* [Passage]
We conclude that the trial Judge did not abuse his discretion by denying defense counsel's various requests. Ms. Motley's statement that Pate was dressed in green was disclosed before the parties made their opening statements, and defense counsel was therefore able to incorporate it into his initial address to the jury. Moreover, it appears that Ms. Motley did not provide this information to the prosecutor until the beginning of the trial, and that the prosecutor promptly provided it to the defense. Under these circumstances, we have no basis for faulting the prosecutor for belated disclosure.

Ms. Motley's grand jury testimony to the effect that she had seen Edelen wearing a white shirt presents a more difficult question. That information was not disclosed to the defense until after Edelen's attorney had made his opening statement. Edelen's attorney was thus precluded from pitching his case, from the outset, on the promised evidence not only that Pate was dressed in green, but also that soon after the shooting Edelen was wearing white. Nevertheless, counsel was apprised of Ms. Motley's grand jury testimony before the principal prosecution witnesses took the stand, and he was able to use it in attacking the government's evidence.

Edelen contends that his pretrial preparation would have been different if he had known -- as he claims he was entitled to know -- of Ms. Motley's statements, which arguably tended, at least in modest measure, to exculpate him and to inculpate Pate. We do not find this contention persuasive. Edelen's counsel had ample reason, long before the disclosure of the alleged Brady information, to look for any witness who could testify that he or she saw Pate in green or Edelen in white on the evening that the decedent met her violent end. No such witness (other than Ms. Motley) *fn6 was produced. We also note that, although Edelen was represented by resourceful and conscientious counsel from the Public Defender Service, no motion for a new trial on the basis of newly discovered evidence was ever filed, nor has Edelen tendered, to the present day, any exculpatory statement from any witness whom he discovered on the basis of the belated Brady disclosures.

* [Problem A] Translate this sentence from the court opinion into Spanish: "Under these circumstances, we have no basis for faulting the prosecutor for belated disclosure."
* [Problem B] Echo the court opinion above between "We conclude that" and "for belated disclosure.", inclusive.

* [Data shown]

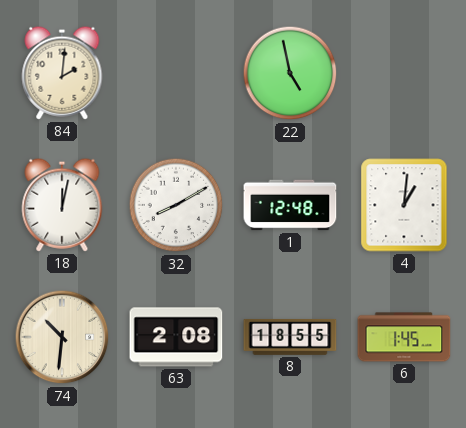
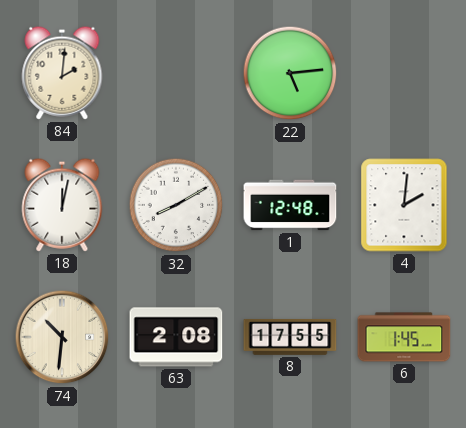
22: 4:58 -> 5:14
4: 1:01 -> 2:01
8: 18:55 -> 17:55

* [Written answer A] En estas circunstancias, no tenemos fundamento para reprochar al fiscal la divulgación tardía.

* [Written answer B]
We conclude that the trial Judge did not abuse his discretion by denying defense counsel's various requests. Ms. Motley's statement that Pate was dressed in green was disclosed before the parties made their opening statements, and defense counsel was therefore able to incorporate it into his initial address to the jury. Moreover, it appears that Ms. Motley did not provide this information to the prosecutor until the beginning of the trial, and that the prosecutor promptly provided it to the defense. Under these circumstances, we have no basis for faulting the prosecutor for belated disclosure.